Regulators faulted for ‘box checking’ mentality on anti-laundering enforcement
This is the headline this week in a Source Media article. The article goes on to say that regulators are being criticized for not looking deeper at anti-money laundering compliance. The check box mentality is being criticized. Why does this scare me? Well, regulators don’t always work well together, in fact, they will tell you compliance doesn’t talk to safety and soundness and vice versa BUT that does not mean they don’t interpret what they think they hear. Cracking down on regulators for checking boxes for AML enforcement can easily equate to cracking down on regulators for checking boxes for regulatory compliance in other areas. Don’t kid yourself, they are all afraid of going the way of the OTS. They cannot become expendable. (note: my comments here are related to the agencies and not specific examiners.)

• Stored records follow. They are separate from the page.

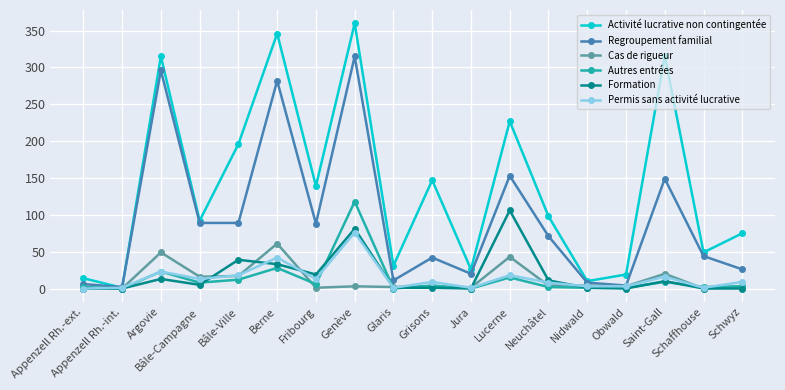

What is the greatest value displayed?

360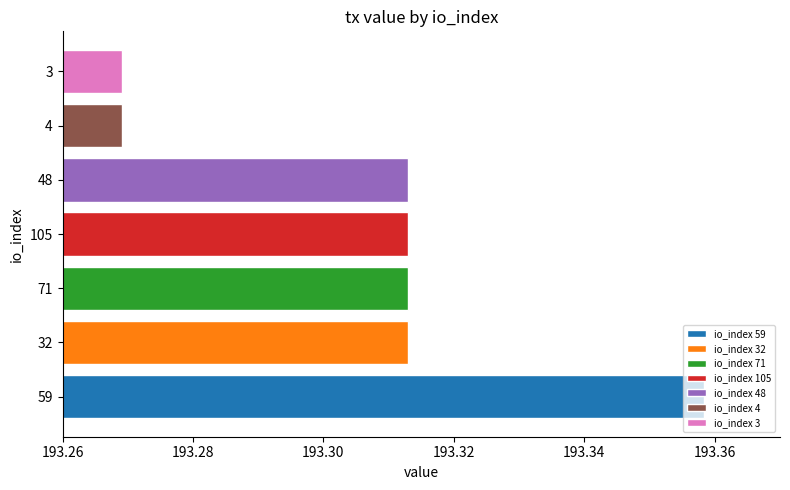

What is the sum of all values?

1353.1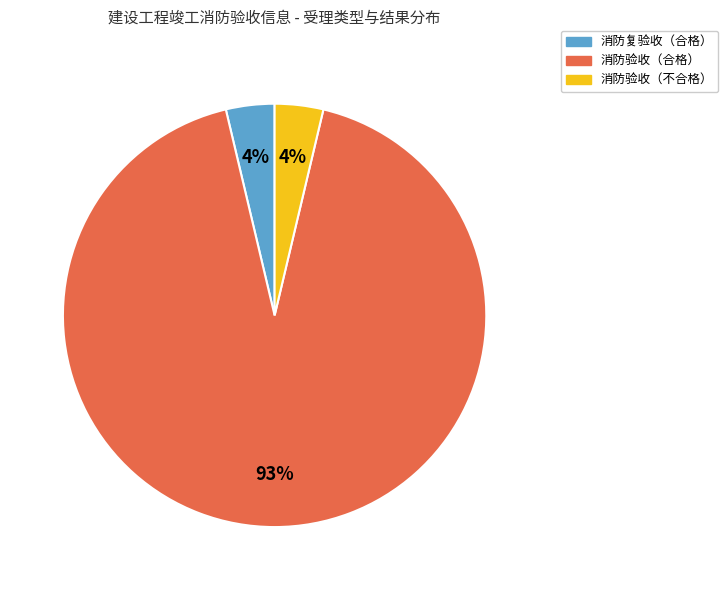

True or false: 消防验收（合格） accounts for 93% of the total.

True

I think I have shared with you a conversation I had with an examiner last year, they want audits to change direction and be all inclusive. They want a review of a loan file (compliance not financial) to include all regs that apply. So that would include Reg. E, if the loan has an auto debit for the payment, as well as flood, TRID, SAFE, etc. Most banks consider Reg. E for operations only, but it seems that approach must change.
I don’t see audit firms jumping on that band wagon just yet, but he who carries the biggest stick wins in the end.